→ Activity
Lay out every line of the material below as a Markdown table with the columns "Row" and "Text line", numbering the rows in order and leaving out blank lines.

-- Material provided follows --

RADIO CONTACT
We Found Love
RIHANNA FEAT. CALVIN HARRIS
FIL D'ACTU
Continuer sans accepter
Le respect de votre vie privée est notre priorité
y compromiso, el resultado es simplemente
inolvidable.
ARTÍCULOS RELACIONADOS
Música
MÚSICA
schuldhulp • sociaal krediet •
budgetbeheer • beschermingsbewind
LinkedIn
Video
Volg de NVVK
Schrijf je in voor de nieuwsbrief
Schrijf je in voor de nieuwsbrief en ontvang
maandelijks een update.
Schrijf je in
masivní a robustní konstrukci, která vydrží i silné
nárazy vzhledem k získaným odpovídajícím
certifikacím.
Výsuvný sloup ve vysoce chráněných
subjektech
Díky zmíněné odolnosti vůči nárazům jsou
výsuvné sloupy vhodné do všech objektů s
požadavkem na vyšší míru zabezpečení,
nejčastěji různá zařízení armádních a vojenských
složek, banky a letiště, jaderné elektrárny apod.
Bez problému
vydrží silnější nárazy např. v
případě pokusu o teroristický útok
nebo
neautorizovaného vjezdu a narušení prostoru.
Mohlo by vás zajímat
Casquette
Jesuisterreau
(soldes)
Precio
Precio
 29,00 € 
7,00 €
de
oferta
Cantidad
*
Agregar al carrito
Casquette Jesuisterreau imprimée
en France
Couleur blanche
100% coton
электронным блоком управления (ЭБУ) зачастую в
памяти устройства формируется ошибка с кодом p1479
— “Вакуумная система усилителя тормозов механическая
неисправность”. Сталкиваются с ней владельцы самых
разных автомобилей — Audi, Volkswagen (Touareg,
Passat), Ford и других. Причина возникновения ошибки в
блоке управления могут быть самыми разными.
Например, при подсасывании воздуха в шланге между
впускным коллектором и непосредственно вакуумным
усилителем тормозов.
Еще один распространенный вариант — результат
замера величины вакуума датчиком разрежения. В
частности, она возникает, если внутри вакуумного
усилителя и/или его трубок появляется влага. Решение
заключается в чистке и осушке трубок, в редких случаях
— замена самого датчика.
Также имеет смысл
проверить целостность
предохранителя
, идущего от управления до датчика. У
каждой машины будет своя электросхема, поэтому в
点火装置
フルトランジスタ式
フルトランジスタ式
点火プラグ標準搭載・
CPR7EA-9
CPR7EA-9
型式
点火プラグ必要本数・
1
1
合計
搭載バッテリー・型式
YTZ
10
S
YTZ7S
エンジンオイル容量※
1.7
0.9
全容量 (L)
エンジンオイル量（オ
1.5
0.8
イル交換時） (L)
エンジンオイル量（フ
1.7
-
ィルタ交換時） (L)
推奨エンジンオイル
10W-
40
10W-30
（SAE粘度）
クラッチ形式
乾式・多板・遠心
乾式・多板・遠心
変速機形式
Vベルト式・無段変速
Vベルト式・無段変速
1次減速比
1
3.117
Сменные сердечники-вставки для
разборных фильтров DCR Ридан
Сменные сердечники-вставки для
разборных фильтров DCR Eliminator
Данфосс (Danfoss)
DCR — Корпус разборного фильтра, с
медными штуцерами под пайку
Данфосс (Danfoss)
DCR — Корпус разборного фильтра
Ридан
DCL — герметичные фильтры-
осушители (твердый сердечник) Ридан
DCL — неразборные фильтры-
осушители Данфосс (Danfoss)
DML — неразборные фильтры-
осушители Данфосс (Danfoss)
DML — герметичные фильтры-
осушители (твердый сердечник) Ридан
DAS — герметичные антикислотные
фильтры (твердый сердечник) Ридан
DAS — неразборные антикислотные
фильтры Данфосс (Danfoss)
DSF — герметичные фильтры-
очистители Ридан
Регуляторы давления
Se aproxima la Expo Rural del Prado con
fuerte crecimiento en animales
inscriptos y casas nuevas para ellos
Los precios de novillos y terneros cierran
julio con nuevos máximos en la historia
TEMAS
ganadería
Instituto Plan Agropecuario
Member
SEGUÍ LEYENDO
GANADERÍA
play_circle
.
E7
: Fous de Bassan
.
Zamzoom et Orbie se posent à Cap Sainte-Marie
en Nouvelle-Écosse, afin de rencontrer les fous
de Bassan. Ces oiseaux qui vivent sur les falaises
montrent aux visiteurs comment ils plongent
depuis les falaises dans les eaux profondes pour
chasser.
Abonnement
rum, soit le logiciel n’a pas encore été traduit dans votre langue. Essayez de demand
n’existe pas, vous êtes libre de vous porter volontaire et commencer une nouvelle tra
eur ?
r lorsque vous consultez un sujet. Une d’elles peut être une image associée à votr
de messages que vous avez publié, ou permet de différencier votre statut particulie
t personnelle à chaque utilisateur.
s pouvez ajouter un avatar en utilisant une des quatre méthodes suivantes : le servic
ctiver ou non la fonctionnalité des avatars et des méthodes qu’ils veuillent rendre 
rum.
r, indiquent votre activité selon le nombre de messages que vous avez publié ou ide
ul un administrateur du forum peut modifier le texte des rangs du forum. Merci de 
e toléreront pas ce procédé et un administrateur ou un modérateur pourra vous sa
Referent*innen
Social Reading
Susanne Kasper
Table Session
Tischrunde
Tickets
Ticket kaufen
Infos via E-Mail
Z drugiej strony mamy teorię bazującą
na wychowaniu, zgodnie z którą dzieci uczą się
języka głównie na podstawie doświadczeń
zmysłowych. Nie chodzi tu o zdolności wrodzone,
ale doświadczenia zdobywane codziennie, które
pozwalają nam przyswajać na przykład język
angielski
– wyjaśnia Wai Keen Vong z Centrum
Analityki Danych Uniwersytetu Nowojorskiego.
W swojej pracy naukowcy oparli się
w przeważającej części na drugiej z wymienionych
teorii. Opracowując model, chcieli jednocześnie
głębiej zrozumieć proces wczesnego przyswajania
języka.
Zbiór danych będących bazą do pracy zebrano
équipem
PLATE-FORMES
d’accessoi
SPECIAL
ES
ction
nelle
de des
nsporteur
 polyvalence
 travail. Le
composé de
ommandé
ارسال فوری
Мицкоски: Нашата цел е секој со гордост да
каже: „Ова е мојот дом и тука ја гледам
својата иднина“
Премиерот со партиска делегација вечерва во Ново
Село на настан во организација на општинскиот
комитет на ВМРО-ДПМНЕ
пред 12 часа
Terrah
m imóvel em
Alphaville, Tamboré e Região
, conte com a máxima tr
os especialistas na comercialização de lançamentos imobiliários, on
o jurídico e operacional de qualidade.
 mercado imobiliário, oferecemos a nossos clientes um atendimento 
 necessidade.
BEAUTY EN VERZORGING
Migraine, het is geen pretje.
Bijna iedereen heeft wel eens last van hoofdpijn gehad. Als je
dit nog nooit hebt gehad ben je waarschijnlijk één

-- Material provided concluded --

→ Exercise answer
| Row | Text line |
|---|---|
| 1 | RADIO CONTACT |
| 2 | We Found Love |
| 3 | RIHANNA FEAT. CALVIN HARRIS |
| 4 | FIL D'ACTU |
| 5 | Continuer sans accepter |
| 6 | Le respect de votre vie privée est notre priorité |
| 7 | y compromiso, el resultado es simplemente |
| 8 | inolvidable. |
| 9 | ARTÍCULOS RELACIONADOS |
| 10 | Música |
| 11 | MÚSICA |
| 12 | schuldhulp • sociaal krediet • |
| 13 | budgetbeheer • beschermingsbewind |
| 14 | LinkedIn |
| 15 | Video |
| 16 | Volg de NVVK |
| 17 | Schrijf je in voor de nieuwsbrief |
| 18 | Schrijf je in voor de nieuwsbrief en ontvang |
| 19 | maandelijks een update. |
| 20 | Schrijf je in |
| 21 | masivní a robustní konstrukci, která vydrží i silné |
| 22 | nárazy vzhledem k získaným odpovídajícím |
| 23 | certifikacím. |
| 24 | Výsuvný sloup ve vysoce chráněných |
| 25 | subjektech |
| 26 | Díky zmíněné odolnosti vůči nárazům jsou |
| 27 | výsuvné sloupy vhodné do všech objektů s |
| 28 | požadavkem na vyšší míru zabezpečení, |
| 29 | nejčastěji různá zařízení armádních a vojenských |
| 30 | složek, banky a letiště, jaderné elektrárny apod. |
| 31 | Bez problému |
| 32 | vydrží silnější nárazy např. v |
| 33 | případě pokusu o teroristický útok |
| 34 | nebo |
| 35 | neautorizovaného vjezdu a narušení prostoru. |
| 36 | Mohlo by vás zajímat |
| 37 | Casquette |
| 38 | Jesuisterreau |
| 39 | (soldes) |
| 40 | Precio |
| 41 | Precio |
| 42 |  29,00 €  |
| 43 | 7,00 € |
| 44 | de |
| 45 | oferta |
| 46 | Cantidad |
| 47 | * |
| 48 | Agregar al carrito |
| 49 | Casquette Jesuisterreau imprimée |
| 50 | en France |
| 51 | Couleur blanche |
| 52 | 100% coton |
| 53 | электронным блоком управления (ЭБУ) зачастую в |
| 54 | памяти устройства формируется ошибка с кодом p1479 |
| 55 | — “Вакуумная система усилителя тормозов механическая |
| 56 | неисправность”. Сталкиваются с ней владельцы самых |
| 57 | разных автомобилей — Audi, Volkswagen (Touareg, |
| 58 | Passat), Ford и других. Причина возникновения ошибки в |
| 59 | блоке управления могут быть самыми разными. |
| 60 | Например, при подсасывании воздуха в шланге между |
| 61 | впускным коллектором и непосредственно вакуумным |
| 62 | усилителем тормозов. |
| 63 | Еще один распространенный вариант — результат |
| 64 | замера величины вакуума датчиком разрежения. В |
| 65 | частности, она возникает, если внутри вакуумного |
| 66 | усилителя и/или его трубок появляется влага. Решение |
| 67 | заключается в чистке и осушке трубок, в редких случаях |
| 68 | — замена самого датчика. |
| 69 | Также имеет смысл |
| 70 | проверить целостность |
| 71 | предохранителя |
| 72 | , идущего от управления до датчика. У |
| 73 | каждой машины будет своя электросхема, поэтому в |
| 74 | 点火装置 |
| 75 | フルトランジスタ式 |
| 76 | フルトランジスタ式 |
| 77 | 点火プラグ標準搭載・ |
| 78 | CPR7EA-9 |
| 79 | CPR7EA-9 |
| 80 | 型式 |
| 81 | 点火プラグ必要本数・ |
| 82 | 1 |
| 83 | 1 |
| 84 | 合計 |
| 85 | 搭載バッテリー・型式 |
| 86 | YTZ |
| 87 | 10 |
| 88 | S |
| 89 | YTZ7S |
| 90 | エンジンオイル容量※ |
| 91 | 1.7 |
| 92 | 0.9 |
| 93 | 全容量 (L) |
| 94 | エンジンオイル量（オ |
| 95 | 1.5 |
| 96 | 0.8 |
| 97 | イル交換時） (L) |
| 98 | エンジンオイル量（フ |
| 99 | 1.7 |
| 100 | - |
| 101 | ィルタ交換時） (L) |
| 102 | 推奨エンジンオイル |
| 103 | 10W- |
| 104 | 40 |
| 105 | 10W-30 |
| 106 | （SAE粘度） |
| 107 | クラッチ形式 |
| 108 | 乾式・多板・遠心 |
| 109 | 乾式・多板・遠心 |
| 110 | 変速機形式 |
| 111 | Vベルト式・無段変速 |
| 112 | Vベルト式・無段変速 |
| 113 | 1次減速比 |
| 114 | 1 |
| 115 | 3.117 |
| 116 | Сменные сердечники-вставки для |
| 117 | разборных фильтров DCR Ридан |
| 118 | Сменные сердечники-вставки для |
| 119 | разборных фильтров DCR Eliminator |
| 120 | Данфосс (Danfoss) |
| 121 | DCR — Корпус разборного фильтра, с |
| 122 | медными штуцерами под пайку |
| 123 | Данфосс (Danfoss) |
| 124 | DCR — Корпус разборного фильтра |
| 125 | Ридан |
| 126 | DCL — герметичные фильтры- |
| 127 | осушители (твердый сердечник) Ридан |
| 128 | DCL — неразборные фильтры- |
| 129 | осушители Данфосс (Danfoss) |
| 130 | DML — неразборные фильтры- |
| 131 | осушители Данфосс (Danfoss) |
| 132 | DML — герметичные фильтры- |
| 133 | осушители (твердый сердечник) Ридан |
| 134 | DAS — герметичные антикислотные |
| 135 | фильтры (твердый сердечник) Ридан |
| 136 | DAS — неразборные антикислотные |
| 137 | фильтры Данфосс (Danfoss) |
| 138 | DSF — герметичные фильтры- |
| 139 | очистители Ридан |
| 140 | Регуляторы давления |
| 141 | Se aproxima la Expo Rural del Prado con |
| 142 | fuerte crecimiento en animales |
| 143 | inscriptos y casas nuevas para ellos |
| 144 | Los precios de novillos y terneros cierran |
| 145 | julio con nuevos máximos en la historia |
| 146 | TEMAS |
| 147 | ganadería |
| 148 | Instituto Plan Agropecuario |
| 149 | Member |
| 150 | SEGUÍ LEYENDO |
| 151 | GANADERÍA |
| 152 | play_circle |
| 153 | . |
| 154 | E7 |
| 155 | : Fous de Bassan |
| 156 | . |
| 157 | Zamzoom et Orbie se posent à Cap Sainte-Marie |
| 158 | en Nouvelle-Écosse, afin de rencontrer les fous |
| 159 | de Bassan. Ces oiseaux qui vivent sur les falaises |
| 160 | montrent aux visiteurs comment ils plongent |
| 161 | depuis les falaises dans les eaux profondes pour |
| 162 | chasser. |
| 163 | Abonnement |
| 164 | rum, soit le logiciel n’a pas encore été traduit dans votre langue. Essayez de demand |
| 165 | n’existe pas, vous êtes libre de vous porter volontaire et commencer une nouvelle tra |
| 166 | eur ? |
| 167 | r lorsque vous consultez un sujet. Une d’elles peut être une image associée à votr |
| 168 | de messages que vous avez publié, ou permet de différencier votre statut particulie |
| 169 | t personnelle à chaque utilisateur. |
| 170 | s pouvez ajouter un avatar en utilisant une des quatre méthodes suivantes : le servic |
| 171 | ctiver ou non la fonctionnalité des avatars et des méthodes qu’ils veuillent rendre  |
| 172 | rum. |
| 173 | r, indiquent votre activité selon le nombre de messages que vous avez publié ou ide |
| 174 | ul un administrateur du forum peut modifier le texte des rangs du forum. Merci de  |
| 175 | e toléreront pas ce procédé et un administrateur ou un modérateur pourra vous sa |
| 176 | Referent*innen |
| 177 | Social Reading |
| 178 | Susanne Kasper |
| 179 | Table Session |
| 180 | Tischrunde |
| 181 | Tickets |
| 182 | Ticket kaufen |
| 183 | Infos via E-Mail |
| 184 | Z drugiej strony mamy teorię bazującą |
| 185 | na wychowaniu, zgodnie z którą dzieci uczą się |
| 186 | języka głównie na podstawie doświadczeń |
| 187 | zmysłowych. Nie chodzi tu o zdolności wrodzone, |
| 188 | ale doświadczenia zdobywane codziennie, które |
| 189 | pozwalają nam przyswajać na przykład język |
| 190 | angielski |
| 191 | – wyjaśnia Wai Keen Vong z Centrum |
| 192 | Analityki Danych Uniwersytetu Nowojorskiego. |
| 193 | W swojej pracy naukowcy oparli się |
| 194 | w przeważającej części na drugiej z wymienionych |
| 195 | teorii. Opracowując model, chcieli jednocześnie |
| 196 | głębiej zrozumieć proces wczesnego przyswajania |
| 197 | języka. |
| 198 | Zbiór danych będących bazą do pracy zebrano |
| 199 | équipem |
| 200 | PLATE-FORMES |
| 201 | d’accessoi |
| 202 | SPECIAL |
| 203 | ES |
| 204 | ction |
| 205 | nelle |
| 206 | de des |
| 207 | nsporteur |
| 208 |  polyvalence |
| 209 |  travail. Le |
| 210 | composé de |
| 211 | ommandé |
| 212 | ارسال فوری |
| 213 | Мицкоски: Нашата цел е секој со гордост да |
| 214 | каже: „Ова е мојот дом и тука ја гледам |
| 215 | својата иднина“ |
| 216 | Премиерот со партиска делегација вечерва во Ново |
| 217 | Село на настан во организација на општинскиот |
| 218 | комитет на ВМРО-ДПМНЕ |
| 219 | пред 12 часа |
| 220 | Terrah |
| 221 | m imóvel em |
| 222 | Alphaville, Tamboré e Região |
| 223 | , conte com a máxima tr |
| 224 | os especialistas na comercialização de lançamentos imobiliários, on |
| 225 | o jurídico e operacional de qualidade. |
| 226 |  mercado imobiliário, oferecemos a nossos clientes um atendimento  |
| 227 |  necessidade. |
| 228 | BEAUTY EN VERZORGING |
| 229 | Migraine, het is geen pretje. |
| 230 | Bijna iedereen heeft wel eens last van hoofdpijn gehad. Als je |
| 231 | dit nog nooit hebt gehad ben je waarschijnlijk één |